“Hey!” a high-pitched voice called down to me.
I stopped raking and looked up: the owner of the voice was a boy, maybe five or six, who was sitting on the fire escape of the apartment two floors above mine. He was sucking on a bright blue Popsicle, his brown legs dangling through the railings.
“Hey,” I said back. Setting the rake aside, I shaded my eyes to see him better.
“Watcha doin’?” the boy asked, kicking one sneaker back and forth. His lips were the color of Windex.
“Raking the dirt,” I replied, somewhat halfheartedly.
The boy regarded me for a moment. Then he said, “Why?”
It was a good question. For almost a week, I’d spent my afternoons fruitlessly attacking the dense-packed mud in the “yard” of my first-floor Brooklyn flat. It was April, and I had moved to the apartment from farm country just a month earlier. Nostalgic for the lawn and garden I’d left behind—I had visions of turning the dingy, twelve-foot square outside my new back door into a blooming oasis of azalea bushes and perennial beds. What I especially wanted, though, was grass—a patch of sweet-smelling green that I could walk in barefoot, like I had back home.

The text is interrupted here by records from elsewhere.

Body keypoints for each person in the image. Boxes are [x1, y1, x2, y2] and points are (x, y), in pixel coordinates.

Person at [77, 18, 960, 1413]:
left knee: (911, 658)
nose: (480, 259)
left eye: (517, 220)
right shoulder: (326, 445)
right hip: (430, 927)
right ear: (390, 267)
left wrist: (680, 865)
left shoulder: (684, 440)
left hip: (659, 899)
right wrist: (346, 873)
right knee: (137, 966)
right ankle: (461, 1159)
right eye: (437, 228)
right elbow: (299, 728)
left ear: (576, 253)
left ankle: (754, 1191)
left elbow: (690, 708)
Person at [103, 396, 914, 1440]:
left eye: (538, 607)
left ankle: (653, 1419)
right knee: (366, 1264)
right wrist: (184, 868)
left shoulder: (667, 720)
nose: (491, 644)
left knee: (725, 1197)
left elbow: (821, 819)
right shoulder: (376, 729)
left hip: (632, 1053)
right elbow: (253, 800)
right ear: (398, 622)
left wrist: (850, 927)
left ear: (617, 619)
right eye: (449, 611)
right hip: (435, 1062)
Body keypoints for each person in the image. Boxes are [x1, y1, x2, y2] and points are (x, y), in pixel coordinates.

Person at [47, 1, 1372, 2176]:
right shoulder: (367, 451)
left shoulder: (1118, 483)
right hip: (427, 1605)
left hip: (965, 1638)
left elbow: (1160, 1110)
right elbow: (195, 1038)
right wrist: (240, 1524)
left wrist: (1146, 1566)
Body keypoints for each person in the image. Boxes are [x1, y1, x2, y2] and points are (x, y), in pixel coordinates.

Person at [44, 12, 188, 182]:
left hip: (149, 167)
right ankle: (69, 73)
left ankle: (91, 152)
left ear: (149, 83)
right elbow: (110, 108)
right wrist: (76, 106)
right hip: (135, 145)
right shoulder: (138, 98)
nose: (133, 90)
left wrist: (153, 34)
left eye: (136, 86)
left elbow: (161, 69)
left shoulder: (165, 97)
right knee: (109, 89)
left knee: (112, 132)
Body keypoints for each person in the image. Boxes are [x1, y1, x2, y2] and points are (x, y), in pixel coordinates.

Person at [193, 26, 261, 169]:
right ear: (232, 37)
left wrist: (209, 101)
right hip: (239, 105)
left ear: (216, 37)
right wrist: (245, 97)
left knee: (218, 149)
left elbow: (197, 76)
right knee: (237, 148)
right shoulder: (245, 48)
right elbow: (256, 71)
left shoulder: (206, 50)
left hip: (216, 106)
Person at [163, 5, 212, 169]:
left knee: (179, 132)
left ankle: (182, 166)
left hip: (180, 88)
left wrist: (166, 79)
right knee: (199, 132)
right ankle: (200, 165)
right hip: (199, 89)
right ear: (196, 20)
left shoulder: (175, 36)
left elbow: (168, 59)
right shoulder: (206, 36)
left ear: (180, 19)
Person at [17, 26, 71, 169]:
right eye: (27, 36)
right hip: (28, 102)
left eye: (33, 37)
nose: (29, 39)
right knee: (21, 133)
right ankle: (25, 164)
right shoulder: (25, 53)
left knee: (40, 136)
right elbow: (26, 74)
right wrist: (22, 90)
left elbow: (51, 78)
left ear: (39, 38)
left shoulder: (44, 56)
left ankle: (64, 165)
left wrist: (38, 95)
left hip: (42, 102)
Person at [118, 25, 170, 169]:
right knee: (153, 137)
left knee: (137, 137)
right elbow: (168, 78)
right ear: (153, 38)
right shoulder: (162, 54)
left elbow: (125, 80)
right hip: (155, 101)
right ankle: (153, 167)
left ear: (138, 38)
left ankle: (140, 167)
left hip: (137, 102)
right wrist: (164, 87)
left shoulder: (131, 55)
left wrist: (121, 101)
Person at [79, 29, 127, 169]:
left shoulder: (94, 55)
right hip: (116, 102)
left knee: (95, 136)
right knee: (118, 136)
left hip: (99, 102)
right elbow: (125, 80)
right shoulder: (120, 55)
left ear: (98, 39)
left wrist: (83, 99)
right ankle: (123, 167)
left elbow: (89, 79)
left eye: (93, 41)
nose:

So far, though, the little piece of ground had stubbornly resisted my efforts. The dirt, which had probably sat untouched for the last half-century, was hard and unyielding as asphalt. Determined, I’d lugged gardening tools and an economy-sized bag of peat moss on the subway from a nursery on Atlantic Avenue, but I was under no illusions; it would take weeks of hacking, sifting, and aerating for anything to be able to grow there.
Of course, this was all much too complicated to explain to the kid on the fire escape, who was still watching me. So, taking up my rake again, I said, “Well, I want to grow stuff down here.”
The boy looked at me silently, running a turquoise tongue over his lips. Then he got up from his perch.
“You crazy,” he said, and then disappeared through the window to his apartment. Later, beneath where he’d been sitting, the tines of my rake snagged in a half-buried nest of splintered Popsicle sticks.
There were many such artifacts waiting for me in the mud, as it turned out. Over the next few days, as I dug deeper, my little yard became a sort of urban archeological site.